The fundamental problem is how to take the point of view of moderns seriously and still facilitate a thought process that actually gets to what is transcendentally true. It is not an easy problem to solve, but I have reservations about the phenomenological approach. Leadership normally entails an articulation of the vision out there (however seen through a glass darkly), followed by an assessment of where we are and the development of reasonable steps necessary to get to the “out there.” When the first step is put second you end up with something like the theology of Pope John Paul II. It isn’t so much that there is falsity in the model as it is that starting with some sort of personalism implies to many that mission is not necessary. The initial focus on me-here-now doesn’t create the proper yearning for and motivation toward the transcendental “out there.” Rather it anchors us in the me-here-now and makes the transcendental out-there more difficult to see as true and take seriously.

So I don’t disagree with anything Mr. Auster posted as a question of facticity. I simply have questions about how a good leader (such as a writer on traditionalist conservatism in our modern circumstances, or a Pope) can on the one hand take the me-here-now seriously and on the other not by so doing make our vision of the transcendent more obscure.
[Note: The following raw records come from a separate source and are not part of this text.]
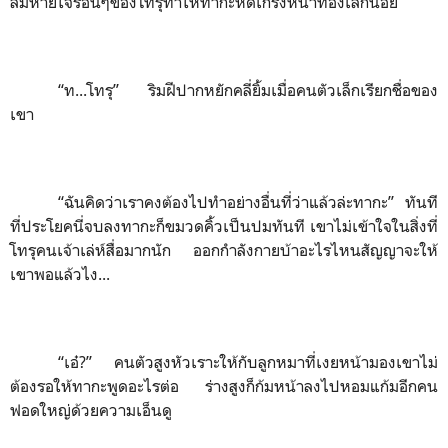
ลมหายใจร้อนๆของโทรุทำให้ทากะหดเกร็งหน้าท้องเล็กน้อย
“
ท...โทรุ”
ริมฝีปากหยักคลี่ยิ้มเมื่อคนตัวเล็กเรียกชื่อของ
เขา
“
ฉันคิดว่าเราคงต้องไปทำอย่างอื่นที่ว่าแล้วล่ะทากะ”
ทันที
ที่ประโยคนี่จบลงทากะก็ขมวดคิ้วเป็นปมทันที เขาไม่เข้าใจในสิ่งที่
โทรุคนเจ้าเล่ห์สื่อมากนัก ออกกำลังกายบ้าอะไรไหนสัญญาจะให้
เขาพอแล้วไง...
“
เอ๋?”
คนตัวสูงหัวเราะให้กับลูกหมาที่เงยหน้ามองเขาไม่
ต้องรอให้ทากะพูดอะไรต่อ ร่างสูงก็ก้มหน้าลงไปหอมแก้มอีกคน
ฟอดใหญ่ด้วยความเอ็นดู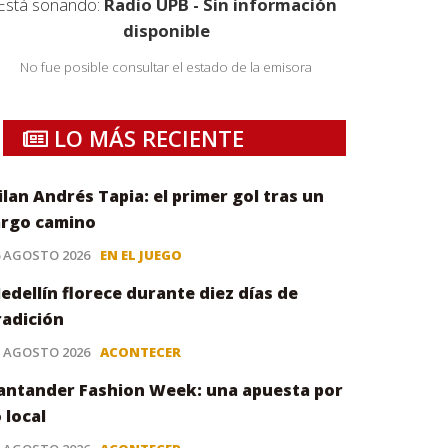
Está sonando:
Radio UPB - Sin información
disponible
No fue posible consultar el estado de la emisora
LO MÁS RECIENTE
ilan Andrés Tapia: el primer gol tras un
argo camino
6 AGOSTO 2026
EN EL JUEGO
edellín florece durante diez días de
radición
5 AGOSTO 2026
ACONTECER
antander Fashion Week: una apuesta por
o local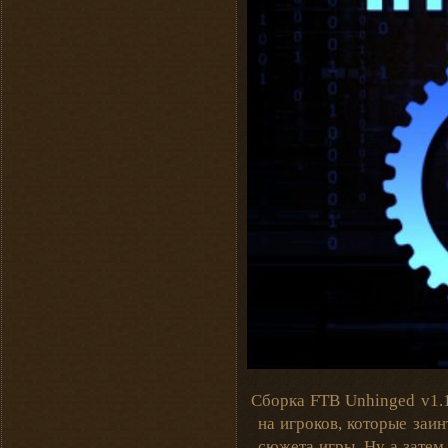
Сборка FTB Unhinged v1.1
на игроков, которые заин
сюжета игры. Ну а затем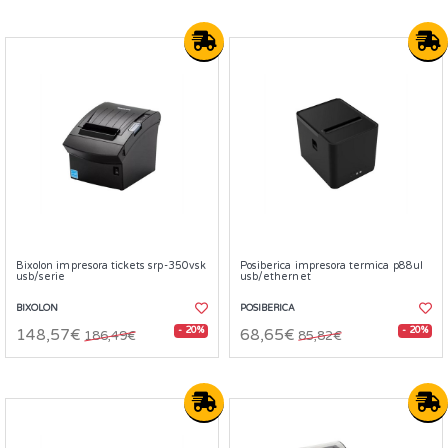
Bixolon impresora tickets srp-350vsk
Posiberica impresora termica p88ul
usb/serie
usb/ethernet
BIXOLON
POSIBERICA
- 20%
- 20%
148,57€
68,65€
186,49€
85,82€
Posted by: Matt on August 31, 2002 4:06 PM

The response of “the liberals just want to destroy America; it’s not necessary to analyze their thinking” is a reflection of this psychological/phenomenological approach, in case that was not clear. Liberalism itself is something transcendent that exists independent of any actual liberals, and to which various people pledge varying degrees of alliegance. The personalist approach implies that all that matters about liberalism is what particular liberals happen to think. This is obviously not the case: actual liberals live and die, pledge and become apostates, do a shift-shuffle-shim-sham amongst their various alliegences and apologetics, etc; yet liberalism itself lives on across the centuries. A personalist approach makes it difficult to see this otherwise quite obvious truth, and indeed hides the fundamental nature of the enemy we face.